Arthur Schnitzler was a fin de siècle Viennese-Jewish doctor, playwright and author of fiction. He’s most famous for his literary and dramatic treatment of sexual and class hypocrisy: his most widely translated and performed play Reigen (known in French as La Ronde) was adapted by David Hare as The Blue Room; and his novella Traumnovelle is the basis for Stanley Kubrick’s Eyes Wide Shut.
However he also wrote about anti-Semitism – most directly in Professor Bernhardi. The play is set in Vienna in 1900, when widespread anti-Jewish sentiment was on the rise and being exploited by populist politicians, with consequences Schnitzler could not have predicted but we now know all too well. The play has been updated by Robert Icke as The Doctor.
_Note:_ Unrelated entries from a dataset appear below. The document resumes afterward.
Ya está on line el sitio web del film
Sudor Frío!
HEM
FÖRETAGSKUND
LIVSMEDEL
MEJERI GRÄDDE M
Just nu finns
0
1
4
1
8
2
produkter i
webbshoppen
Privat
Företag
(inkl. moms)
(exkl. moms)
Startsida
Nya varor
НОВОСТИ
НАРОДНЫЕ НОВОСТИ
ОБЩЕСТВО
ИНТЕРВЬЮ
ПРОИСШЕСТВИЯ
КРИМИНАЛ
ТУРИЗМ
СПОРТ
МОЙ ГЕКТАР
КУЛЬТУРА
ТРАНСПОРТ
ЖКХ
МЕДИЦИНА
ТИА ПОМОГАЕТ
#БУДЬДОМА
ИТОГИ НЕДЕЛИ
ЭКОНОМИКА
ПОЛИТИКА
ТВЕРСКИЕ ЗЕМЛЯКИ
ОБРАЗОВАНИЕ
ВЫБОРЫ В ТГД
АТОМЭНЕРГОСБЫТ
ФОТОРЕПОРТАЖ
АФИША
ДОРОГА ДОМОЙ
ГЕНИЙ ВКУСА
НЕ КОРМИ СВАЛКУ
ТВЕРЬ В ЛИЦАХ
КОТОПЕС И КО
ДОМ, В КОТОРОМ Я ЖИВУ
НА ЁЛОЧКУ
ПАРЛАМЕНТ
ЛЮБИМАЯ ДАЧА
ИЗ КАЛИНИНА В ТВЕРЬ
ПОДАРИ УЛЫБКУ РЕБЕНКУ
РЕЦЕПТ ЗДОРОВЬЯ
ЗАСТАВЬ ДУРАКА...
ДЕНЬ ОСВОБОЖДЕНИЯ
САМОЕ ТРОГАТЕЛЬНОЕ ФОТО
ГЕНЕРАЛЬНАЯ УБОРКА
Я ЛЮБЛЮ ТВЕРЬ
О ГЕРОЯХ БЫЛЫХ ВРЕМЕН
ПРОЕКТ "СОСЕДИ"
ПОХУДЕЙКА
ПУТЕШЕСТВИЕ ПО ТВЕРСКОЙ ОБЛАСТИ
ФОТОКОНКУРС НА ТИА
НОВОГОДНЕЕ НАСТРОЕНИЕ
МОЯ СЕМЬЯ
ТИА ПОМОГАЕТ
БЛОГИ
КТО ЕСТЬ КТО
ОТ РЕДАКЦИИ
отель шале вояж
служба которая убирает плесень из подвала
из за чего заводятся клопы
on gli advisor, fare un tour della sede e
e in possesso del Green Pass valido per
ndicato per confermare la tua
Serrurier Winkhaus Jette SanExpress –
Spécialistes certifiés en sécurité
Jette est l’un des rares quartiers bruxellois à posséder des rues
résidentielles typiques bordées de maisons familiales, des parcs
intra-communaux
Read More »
The plot deals with a Jewish doctor and director of a charity-funded hospital who prevents a Catholic priest from giving the last rites to a female patient dying of septicaemia following a botched abortion. He does so in order to spare her distress because she’s delirious from the infection and unaware that she’s dying; the summoning of the priest is a routine procedure that the doctor decides to overrule.
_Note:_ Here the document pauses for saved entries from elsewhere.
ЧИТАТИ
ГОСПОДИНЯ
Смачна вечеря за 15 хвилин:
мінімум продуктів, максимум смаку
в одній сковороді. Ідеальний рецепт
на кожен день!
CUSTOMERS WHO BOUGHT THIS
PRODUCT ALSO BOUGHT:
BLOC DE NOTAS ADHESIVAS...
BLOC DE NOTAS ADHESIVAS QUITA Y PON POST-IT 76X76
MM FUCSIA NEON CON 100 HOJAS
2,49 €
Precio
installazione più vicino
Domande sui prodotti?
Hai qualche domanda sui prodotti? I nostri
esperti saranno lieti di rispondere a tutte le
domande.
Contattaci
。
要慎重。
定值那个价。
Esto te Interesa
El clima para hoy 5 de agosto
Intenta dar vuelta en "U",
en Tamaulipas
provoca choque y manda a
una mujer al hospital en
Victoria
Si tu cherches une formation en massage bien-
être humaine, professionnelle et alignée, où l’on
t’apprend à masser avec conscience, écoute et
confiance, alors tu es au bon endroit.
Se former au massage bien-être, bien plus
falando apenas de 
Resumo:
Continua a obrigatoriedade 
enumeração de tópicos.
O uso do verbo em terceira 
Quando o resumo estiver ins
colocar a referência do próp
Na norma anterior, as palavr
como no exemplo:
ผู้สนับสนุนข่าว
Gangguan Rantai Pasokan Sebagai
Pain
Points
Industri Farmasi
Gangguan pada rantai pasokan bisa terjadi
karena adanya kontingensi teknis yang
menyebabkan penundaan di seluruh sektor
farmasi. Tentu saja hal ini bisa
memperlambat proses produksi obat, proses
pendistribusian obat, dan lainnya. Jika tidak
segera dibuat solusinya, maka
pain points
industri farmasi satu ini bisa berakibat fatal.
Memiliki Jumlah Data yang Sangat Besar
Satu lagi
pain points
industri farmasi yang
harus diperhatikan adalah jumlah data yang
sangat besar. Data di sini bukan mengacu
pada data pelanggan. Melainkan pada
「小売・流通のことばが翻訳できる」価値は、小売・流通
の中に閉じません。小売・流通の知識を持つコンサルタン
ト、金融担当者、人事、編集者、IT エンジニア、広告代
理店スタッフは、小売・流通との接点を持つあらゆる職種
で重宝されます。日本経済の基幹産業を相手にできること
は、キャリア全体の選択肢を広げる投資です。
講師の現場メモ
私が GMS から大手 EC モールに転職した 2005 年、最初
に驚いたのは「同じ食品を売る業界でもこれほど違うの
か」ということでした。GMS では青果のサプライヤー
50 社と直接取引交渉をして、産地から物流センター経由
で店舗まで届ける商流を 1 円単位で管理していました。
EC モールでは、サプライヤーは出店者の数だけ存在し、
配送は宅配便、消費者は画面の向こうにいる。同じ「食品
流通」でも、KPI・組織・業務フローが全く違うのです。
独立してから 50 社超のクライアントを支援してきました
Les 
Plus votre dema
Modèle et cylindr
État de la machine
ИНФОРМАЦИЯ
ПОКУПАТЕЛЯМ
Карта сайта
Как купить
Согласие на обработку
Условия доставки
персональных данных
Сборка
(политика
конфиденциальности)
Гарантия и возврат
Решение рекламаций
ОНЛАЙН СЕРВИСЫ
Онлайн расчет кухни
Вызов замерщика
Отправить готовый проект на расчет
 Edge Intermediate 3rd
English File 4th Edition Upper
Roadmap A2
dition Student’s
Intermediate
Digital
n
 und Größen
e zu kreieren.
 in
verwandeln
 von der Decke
Nevertheless he’s attacked by the press and falsely accused of striking the priest, the hospital is threatened with bankruptcy, and a law is proposed in parliament banning Jews from certain positions. In the end the doctor is betrayed or abandoned by most of his (non-Jewish) colleagues, who agree to him being charged with ‘obstructing religious observance’. He resigns from his position in protest, is put on trial and ultimately sent to prison.